TASK REQUIREMENTS – Transcribe the lines from the start of the data below through the line with "cells are negative", word for word and nothing more.

(Saved entries)
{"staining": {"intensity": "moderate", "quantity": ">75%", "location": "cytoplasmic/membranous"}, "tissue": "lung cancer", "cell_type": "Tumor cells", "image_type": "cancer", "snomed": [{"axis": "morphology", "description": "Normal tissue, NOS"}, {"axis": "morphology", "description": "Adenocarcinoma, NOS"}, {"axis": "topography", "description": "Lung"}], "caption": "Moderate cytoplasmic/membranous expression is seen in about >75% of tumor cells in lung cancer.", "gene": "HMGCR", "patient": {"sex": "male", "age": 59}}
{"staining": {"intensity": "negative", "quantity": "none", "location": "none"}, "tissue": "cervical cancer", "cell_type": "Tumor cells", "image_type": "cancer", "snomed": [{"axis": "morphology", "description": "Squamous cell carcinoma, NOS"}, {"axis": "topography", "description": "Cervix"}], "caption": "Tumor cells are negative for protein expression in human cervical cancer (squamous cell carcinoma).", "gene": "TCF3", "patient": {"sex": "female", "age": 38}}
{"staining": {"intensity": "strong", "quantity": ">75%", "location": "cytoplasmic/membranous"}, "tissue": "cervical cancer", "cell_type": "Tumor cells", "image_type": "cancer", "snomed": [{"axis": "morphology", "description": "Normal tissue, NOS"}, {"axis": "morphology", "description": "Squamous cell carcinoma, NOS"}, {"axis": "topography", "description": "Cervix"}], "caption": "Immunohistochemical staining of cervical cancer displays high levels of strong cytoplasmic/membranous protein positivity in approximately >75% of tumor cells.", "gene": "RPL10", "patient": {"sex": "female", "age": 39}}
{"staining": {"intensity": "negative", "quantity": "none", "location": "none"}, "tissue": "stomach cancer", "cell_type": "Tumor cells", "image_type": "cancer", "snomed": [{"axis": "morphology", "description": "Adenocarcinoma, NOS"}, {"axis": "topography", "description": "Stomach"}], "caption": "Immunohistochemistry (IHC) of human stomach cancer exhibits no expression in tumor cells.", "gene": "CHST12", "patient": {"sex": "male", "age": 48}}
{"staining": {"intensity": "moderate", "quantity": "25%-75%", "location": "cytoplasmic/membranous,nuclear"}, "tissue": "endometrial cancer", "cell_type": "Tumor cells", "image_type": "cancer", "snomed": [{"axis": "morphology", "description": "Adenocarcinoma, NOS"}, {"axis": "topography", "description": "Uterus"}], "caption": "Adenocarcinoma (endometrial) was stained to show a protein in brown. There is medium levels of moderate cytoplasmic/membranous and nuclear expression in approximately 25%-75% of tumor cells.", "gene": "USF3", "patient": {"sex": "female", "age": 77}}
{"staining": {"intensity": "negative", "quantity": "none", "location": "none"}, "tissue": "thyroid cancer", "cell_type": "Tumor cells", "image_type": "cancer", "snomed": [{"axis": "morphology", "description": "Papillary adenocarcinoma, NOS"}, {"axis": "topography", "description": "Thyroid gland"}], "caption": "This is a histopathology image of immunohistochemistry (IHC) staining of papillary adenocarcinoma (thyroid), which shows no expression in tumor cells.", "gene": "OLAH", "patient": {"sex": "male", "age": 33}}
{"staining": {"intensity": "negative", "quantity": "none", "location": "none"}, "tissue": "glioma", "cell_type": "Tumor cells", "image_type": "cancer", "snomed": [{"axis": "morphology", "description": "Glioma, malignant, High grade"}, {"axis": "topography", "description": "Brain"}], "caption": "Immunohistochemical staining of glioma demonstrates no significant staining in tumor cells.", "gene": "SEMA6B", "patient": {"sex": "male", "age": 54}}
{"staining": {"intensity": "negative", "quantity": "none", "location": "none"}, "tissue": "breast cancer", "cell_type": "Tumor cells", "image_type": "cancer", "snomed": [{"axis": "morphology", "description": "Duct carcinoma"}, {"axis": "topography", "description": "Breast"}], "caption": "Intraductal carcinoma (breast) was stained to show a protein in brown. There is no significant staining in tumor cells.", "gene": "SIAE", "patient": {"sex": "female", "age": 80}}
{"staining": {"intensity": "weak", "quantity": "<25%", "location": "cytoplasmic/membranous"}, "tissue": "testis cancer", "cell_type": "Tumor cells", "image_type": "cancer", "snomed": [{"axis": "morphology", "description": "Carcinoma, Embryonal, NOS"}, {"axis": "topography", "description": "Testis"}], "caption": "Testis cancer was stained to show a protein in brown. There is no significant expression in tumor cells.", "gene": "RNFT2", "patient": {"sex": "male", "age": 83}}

YOUR SOLUTION –
{"staining": {"intensity": "moderate", "quantity": ">75%", "location": "cytoplasmic/membranous"}, "tissue": "lung cancer", "cell_type": "Tumor cells", "image_type": "cancer", "snomed": [{"axis": "morphology", "description": "Normal tissue, NOS"}, {"axis": "morphology", "description": "Adenocarcinoma, NOS"}, {"axis": "topography", "description": "Lung"}], "caption": "Moderate cytoplasmic/membranous expression is seen in about >75% of tumor cells in lung cancer.", "gene": "HMGCR", "patient": {"sex": "male", "age": 59}}
{"staining": {"intensity": "negative", "quantity": "none", "location": "none"}, "tissue": "cervical cancer", "cell_type": "Tumor cells", "image_type": "cancer", "snomed": [{"axis": "morphology", "description": "Squamous cell carcinoma, NOS"}, {"axis": "topography", "description": "Cervix"}], "caption": "Tumor cells are negative for protein expression in human cervical cancer (squamous cell carcinoma).", "gene": "TCF3", "patient": {"sex": "female", "age": 38}}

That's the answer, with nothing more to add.